Rankability and Linear Ordering Problem: New Probabilistic Insight and Algorithms
This work addresses the rankability verification problem in LOP, which is incremental as it builds on existing methods with new probabilistic insights and algorithms for moderate-sized datasets.
The paper tackles the problem of verifying whether data are rankable for the linear ordering problem (LOP) by adopting a probabilistic perspective and estimating parameters from pairwise comparisons. It introduces the Slater spectrum and algorithms with complexities O(M^3 2^M) for spectrum computation and O(M 2^M) for finding all LOP solutions, demonstrating them on synthetic and real-world data.

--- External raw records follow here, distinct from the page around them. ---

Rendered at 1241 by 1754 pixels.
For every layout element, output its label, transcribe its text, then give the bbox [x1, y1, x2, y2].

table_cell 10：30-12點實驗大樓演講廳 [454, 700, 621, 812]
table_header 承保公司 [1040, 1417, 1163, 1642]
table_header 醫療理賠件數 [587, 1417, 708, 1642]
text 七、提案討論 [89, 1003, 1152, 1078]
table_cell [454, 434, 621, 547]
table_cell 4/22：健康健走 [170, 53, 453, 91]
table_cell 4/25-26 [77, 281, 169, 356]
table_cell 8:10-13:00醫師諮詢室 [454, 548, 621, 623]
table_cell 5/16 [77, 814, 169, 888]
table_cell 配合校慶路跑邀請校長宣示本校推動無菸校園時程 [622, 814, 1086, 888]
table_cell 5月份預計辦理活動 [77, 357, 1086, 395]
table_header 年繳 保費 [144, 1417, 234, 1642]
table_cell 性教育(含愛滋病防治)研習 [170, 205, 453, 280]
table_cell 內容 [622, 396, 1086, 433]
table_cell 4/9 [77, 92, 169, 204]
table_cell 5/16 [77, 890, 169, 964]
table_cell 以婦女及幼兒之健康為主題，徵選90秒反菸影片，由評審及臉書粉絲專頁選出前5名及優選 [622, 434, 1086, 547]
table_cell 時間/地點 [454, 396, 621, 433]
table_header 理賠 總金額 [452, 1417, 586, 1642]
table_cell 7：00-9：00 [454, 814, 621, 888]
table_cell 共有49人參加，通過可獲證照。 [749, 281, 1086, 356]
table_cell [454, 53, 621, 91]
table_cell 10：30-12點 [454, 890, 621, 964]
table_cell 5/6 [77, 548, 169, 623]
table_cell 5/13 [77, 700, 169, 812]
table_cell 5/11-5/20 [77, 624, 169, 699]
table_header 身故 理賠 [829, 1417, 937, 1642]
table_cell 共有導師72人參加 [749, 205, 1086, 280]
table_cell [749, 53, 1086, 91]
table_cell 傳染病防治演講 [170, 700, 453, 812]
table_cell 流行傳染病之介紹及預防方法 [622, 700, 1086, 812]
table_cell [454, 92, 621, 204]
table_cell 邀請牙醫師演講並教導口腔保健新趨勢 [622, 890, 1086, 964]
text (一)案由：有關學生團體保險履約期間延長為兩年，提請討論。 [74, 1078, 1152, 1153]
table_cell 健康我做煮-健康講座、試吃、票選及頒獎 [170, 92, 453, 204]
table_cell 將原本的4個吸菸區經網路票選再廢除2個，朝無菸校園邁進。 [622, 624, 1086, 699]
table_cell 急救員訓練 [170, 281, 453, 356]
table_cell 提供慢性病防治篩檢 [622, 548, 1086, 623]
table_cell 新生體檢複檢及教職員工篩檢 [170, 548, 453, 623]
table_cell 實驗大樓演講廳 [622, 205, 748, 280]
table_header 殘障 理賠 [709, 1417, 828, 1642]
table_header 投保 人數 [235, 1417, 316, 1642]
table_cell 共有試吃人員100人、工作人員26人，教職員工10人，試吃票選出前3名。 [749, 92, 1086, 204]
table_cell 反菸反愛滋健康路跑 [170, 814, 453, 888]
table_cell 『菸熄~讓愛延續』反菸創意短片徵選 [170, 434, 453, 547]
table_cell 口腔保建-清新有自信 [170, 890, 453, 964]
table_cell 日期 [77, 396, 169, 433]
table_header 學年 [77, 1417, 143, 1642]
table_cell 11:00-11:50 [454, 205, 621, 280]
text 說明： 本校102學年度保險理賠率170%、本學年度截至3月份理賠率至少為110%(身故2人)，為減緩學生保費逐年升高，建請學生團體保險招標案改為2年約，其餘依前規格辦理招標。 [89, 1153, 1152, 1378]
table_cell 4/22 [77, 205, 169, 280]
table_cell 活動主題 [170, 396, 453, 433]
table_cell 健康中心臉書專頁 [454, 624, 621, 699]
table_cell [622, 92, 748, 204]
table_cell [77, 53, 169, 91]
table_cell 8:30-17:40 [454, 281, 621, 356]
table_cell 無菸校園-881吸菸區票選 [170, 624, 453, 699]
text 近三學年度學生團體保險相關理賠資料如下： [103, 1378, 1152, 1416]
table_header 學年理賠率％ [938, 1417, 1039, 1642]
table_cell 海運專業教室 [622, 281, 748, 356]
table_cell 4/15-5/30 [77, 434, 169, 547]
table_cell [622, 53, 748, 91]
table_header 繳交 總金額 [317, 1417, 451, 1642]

The linear ordering problem (LOP), which consists in ordering M objects from their pairwise comparisons, is commonly applied in many areas of research. While efforts have been made to devise efficient LOP algorithms, verification of whether the data are rankable, that is, if the linear ordering problem (LOP) solutions have a meaningful interpretation, received much less attention. To address this problem, we adopt a probabilistic perspective where the results of pairwise comparisons are modeled as Bernoulli variables with a common parameter and we estimate the latter from the observed data. The brute-force approach to the required enumeration has a prohibitive complexity of O(M !), so we reformulate the problem and introduce a concept of the Slater spectrum that generalizes the Slater index, and then devise an algorithm to find the spectrum with complexity O(M^3 2^M) that is manageable for moderate values of M. Furthermore, with a minor modification of the algorithm, we are able to find all solutions of the LOP with the complexity O(M 2^M). Numerical examples are shown on synthetic and real-world data, and the algorithms are publicly available.